[WHAT TO PRODUCE] Set the data down again, exactly as it appears below.

[DATA TO PROCESS]
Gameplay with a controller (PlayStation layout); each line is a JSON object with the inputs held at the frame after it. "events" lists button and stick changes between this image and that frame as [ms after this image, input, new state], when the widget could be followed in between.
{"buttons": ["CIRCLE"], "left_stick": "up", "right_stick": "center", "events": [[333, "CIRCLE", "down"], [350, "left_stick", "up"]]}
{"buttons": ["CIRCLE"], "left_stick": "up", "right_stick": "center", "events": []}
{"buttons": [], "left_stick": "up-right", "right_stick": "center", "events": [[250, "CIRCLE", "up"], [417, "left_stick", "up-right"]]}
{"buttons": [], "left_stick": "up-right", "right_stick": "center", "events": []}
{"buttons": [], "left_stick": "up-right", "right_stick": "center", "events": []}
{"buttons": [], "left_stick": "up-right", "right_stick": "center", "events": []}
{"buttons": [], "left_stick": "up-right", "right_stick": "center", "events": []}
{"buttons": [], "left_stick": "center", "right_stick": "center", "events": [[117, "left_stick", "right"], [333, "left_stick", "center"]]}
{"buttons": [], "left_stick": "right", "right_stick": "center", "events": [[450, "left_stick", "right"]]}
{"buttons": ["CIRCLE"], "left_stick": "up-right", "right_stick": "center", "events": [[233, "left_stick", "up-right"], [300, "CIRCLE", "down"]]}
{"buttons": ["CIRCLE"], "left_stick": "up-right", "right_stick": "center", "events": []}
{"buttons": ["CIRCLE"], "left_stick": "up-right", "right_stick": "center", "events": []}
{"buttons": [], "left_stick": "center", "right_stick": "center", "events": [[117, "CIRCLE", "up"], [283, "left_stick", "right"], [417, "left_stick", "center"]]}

[EXERCISE RESPONSE]
Gameplay with a controller (PlayStation layout); each line is a JSON object with the inputs held at the frame after it. "events" lists button and stick changes between this image and that frame as [ms after this image, input, new state], when the widget could be followed in between.
{"buttons": ["CIRCLE"], "left_stick": "up", "right_stick": "center", "events": [[333, "CIRCLE", "down"], [350, "left_stick", "up"]]}
{"buttons": ["CIRCLE"], "left_stick": "up", "right_stick": "center", "events": []}
{"buttons": [], "left_stick": "up-right", "right_stick": "center", "events": [[250, "CIRCLE", "up"], [417, "left_stick", "up-right"]]}
{"buttons": [], "left_stick": "up-right", "right_stick": "center", "events": []}
{"buttons": [], "left_stick": "up-right", "right_stick": "center", "events": []}
{"buttons": [], "left_stick": "up-right", "right_stick": "center", "events": []}
{"buttons": [], "left_stick": "up-right", "right_stick": "center", "events": []}
{"buttons": [], "left_stick": "center", "right_stick": "center", "events": [[117, "left_stick", "right"], [333, "left_stick", "center"]]}
{"buttons": [], "left_stick": "right", "right_stick": "center", "events": [[450, "left_stick", "right"]]}
{"buttons": ["CIRCLE"], "left_stick": "up-right", "right_stick": "center", "events": [[233, "left_stick", "up-right"], [300, "CIRCLE", "down"]]}
{"buttons": ["CIRCLE"], "left_stick": "up-right", "right_stick": "center", "events": []}
{"buttons": ["CIRCLE"], "left_stick": "up-right", "right_stick": "center", "events": []}
{"buttons": [], "left_stick": "center", "right_stick": "center", "events": [[117, "CIRCLE", "up"], [283, "left_stick", "right"], [417, "left_stick", "center"]]}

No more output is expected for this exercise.